In 2016, Williams noticed invasive algae didymo growing in the waters of the Tekapo River in Canterbury, and has sought to find a solution.
“Initially it was just about cleaning up our waterways, but then I realised there was a business opportunity beneath the surface.
“I started experimenting with didymo and, after several years of research and development, found it can be used to create sustainable plastics and fabrics,” says Williams.
The idea has already earned the University of Canterbury psychology graduate a first-place win and a national merit award at the Eureka Science and Innovation Competition, and Williams believes Kōkiri will further its success.

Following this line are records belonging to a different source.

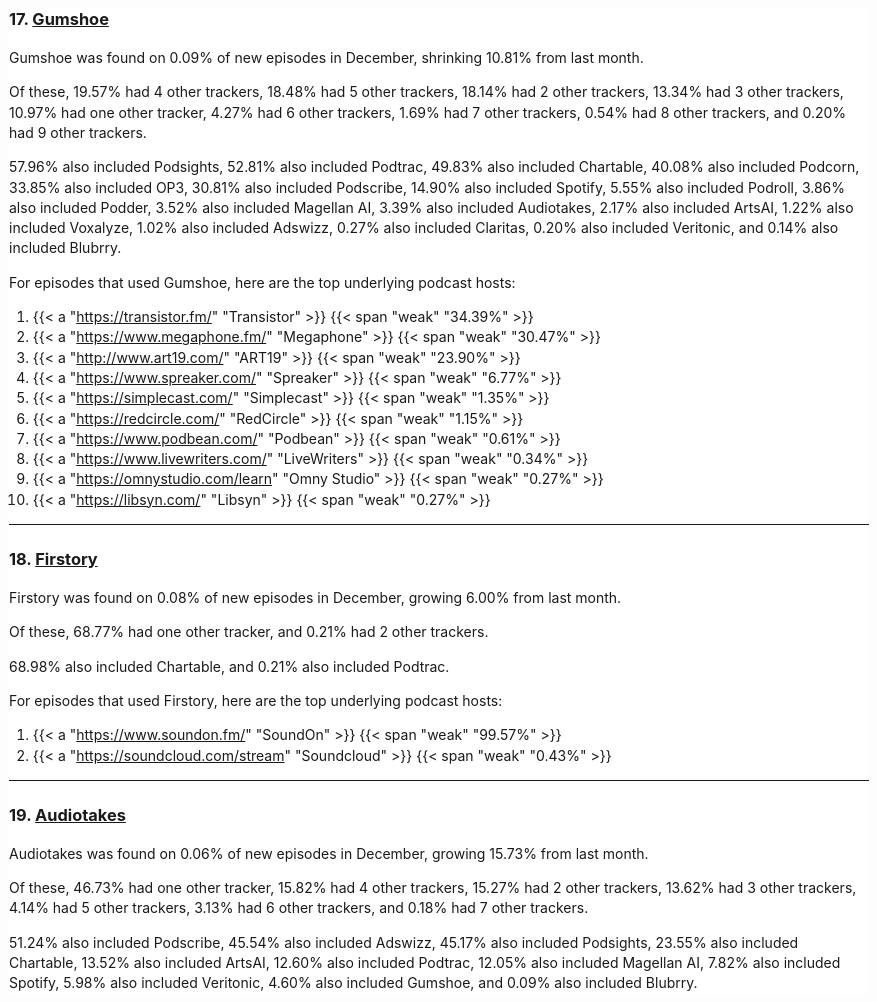 ### 17. [Gumshoe](https://gumball.fm/help/podcasters/getting-started-with-gumball/360008116394#gumshoe-gumballs-campaign-tracking-solution)

Gumshoe was found on 0.09% of new episodes in December, shrinking 10.81% from last month.

Of these, 19.57% had 4 other trackers, 18.48% had 5 other trackers, 18.14% had 2 other trackers, 13.34% had 3 other trackers, 10.97% had one other tracker, 4.27% had 6 other trackers, 1.69% had 7 other trackers, 0.54% had 8 other trackers, and 0.20% had 9 other trackers.

57.96% also included Podsights, 52.81% also included Podtrac, 49.83% also included Chartable, 40.08% also included Podcorn, 33.85% also included OP3, 30.81% also included Podscribe, 14.90% also included Spotify, 5.55% also included Podroll, 3.86% also included Podder, 3.52% also included Magellan AI, 3.39% also included Audiotakes, 2.17% also included ArtsAI, 1.22% also included Voxalyze, 1.02% also included Adswizz, 0.27% also included Claritas, 0.20% also included Veritonic, and 0.14% also included Blubrry.

For episodes that used Gumshoe, here are the top underlying podcast hosts:

1. {{< a "https://transistor.fm/" "Transistor" >}} {{< span "weak" "34.39%" >}}
2. {{< a "https://www.megaphone.fm/" "Megaphone" >}} {{< span "weak" "30.47%" >}}
3. {{< a "http://www.art19.com/" "ART19" >}} {{< span "weak" "23.90%" >}}
4. {{< a "https://www.spreaker.com/" "Spreaker" >}} {{< span "weak" "6.77%" >}}
5. {{< a "https://simplecast.com/" "Simplecast" >}} {{< span "weak" "1.35%" >}}
6. {{< a "https://redcircle.com/" "RedCircle" >}} {{< span "weak" "1.15%" >}}
7. {{< a "https://www.podbean.com/" "Podbean" >}} {{< span "weak" "0.61%" >}}
8. {{< a "https://www.livewriters.com/" "LiveWriters" >}} {{< span "weak" "0.34%" >}}
9. {{< a "https://omnystudio.com/learn" "Omny Studio" >}} {{< span "weak" "0.27%" >}}
10. {{< a "https://libsyn.com/" "Libsyn" >}} {{< span "weak" "0.27%" >}}
---

### 18. [Firstory](https://firstory.me/)

Firstory was found on 0.08% of new episodes in December, growing 6.00% from last month.

Of these, 68.77% had one other tracker, and 0.21% had 2 other trackers.

68.98% also included Chartable, and 0.21% also included Podtrac.

For episodes that used Firstory, here are the top underlying podcast hosts:

1. {{< a "https://www.soundon.fm/" "SoundOn" >}} {{< span "weak" "99.57%" >}}
2. {{< a "https://soundcloud.com/stream" "Soundcloud" >}} {{< span "weak" "0.43%" >}}
---

### 19. [Audiotakes](https://audiotakes.net/)

Audiotakes was found on 0.06% of new episodes in December, growing 15.73% from last month.

Of these, 46.73% had one other tracker, 15.82% had 4 other trackers, 15.27% had 2 other trackers, 13.62% had 3 other trackers, 4.14% had 5 other trackers, 3.13% had 6 other trackers, and 0.18% had 7 other trackers.

51.24% also included Podscribe, 45.54% also included Adswizz, 45.17% also included Podsights, 23.55% also included Chartable, 13.52% also included ArtsAI, 12.60% also included Podtrac, 12.05% also included Magellan AI, 7.82% also included Spotify, 5.98% also included Veritonic, 4.60% also included Gumshoe, and 0.09% also included Blubrry.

MYOB New Zealand general manager Carolyn Luey says the company is delighted to team up with Kōkiri to help home-grown entrepreneurs, like Williams, kick-start new businesses.
“New Zealand has shown its ability to grow start-ups that can foot it with the world’s best, but the challenge is ensuring Kiwis can build on that success.”
Ms Luey says there is an opportunity to introduce more Māori worldviews into our start-up communities and give Māori-based businesses the tools they need to succeed.
“We see Kōkiri improving the breadth of our country’s start-up sector at the same time as supporting Māori-based businesses and entrepreneurs to scale up.”
MYOB will open its technology platforms and provide mentoring to 10 Māori start-ups as part of the four-month programme.
Kōkiri considers business ideas from all sectors but focuses on the potential value of each venture and the cross-section of skills in each team, with a requirement that at least one member of each start-up must identify as Māori. Last month, more than 100 budding entrepreneurs across New Zealand applied to take part in the inaugural programme.
Kōkiri programme director Ian Musson says the accelerator is designed to speed up the process of getting local business ideas into the hands of customers, while increasing the representation of Māori entrepreneurs in early-stage ventures.
“We’ll be providing the teams with the support they need to successfully prove, build and launch their ideas to market.”
Kōkiri will also offer access to business workshops, co-working facilities, investor groups, and opportunities to obtain resources for growing their businesses.
“We’re ambitious about Māori start-ups, and the Kōkiri programme is designed to help them realise their potential,” says Mr Musson.
“With enough guidance and perseverance, New Zealand’s regions could establish themselves as places where great ventures are born. This is sure to attract new and further capital investment to New Zealand,” he says.
Ms Luey agrees and says while the total economic contribution of start-ups to New Zealand is difficult to measure, the opportunities they provide in terms of diversification, employment and long-term global potential make them a vital part of the local economy.
“In New Zealand, we have no shortage of ideas – and entrepreneurial people, like Williams, with the potential to make them really successful.
“However, we need to keep developing the conditions that nurture and develop the businesses coming through, and couple those start-ups with frameworks that can help turn a good idea to a great execution,” says Ms Luey.
The Kōkiri start-up accelerator commences in February 2018 and is co-funded by the Ministry of Business, Innovation and Employment’s Te Pūnaha Hiringa Māori Innovation Fund.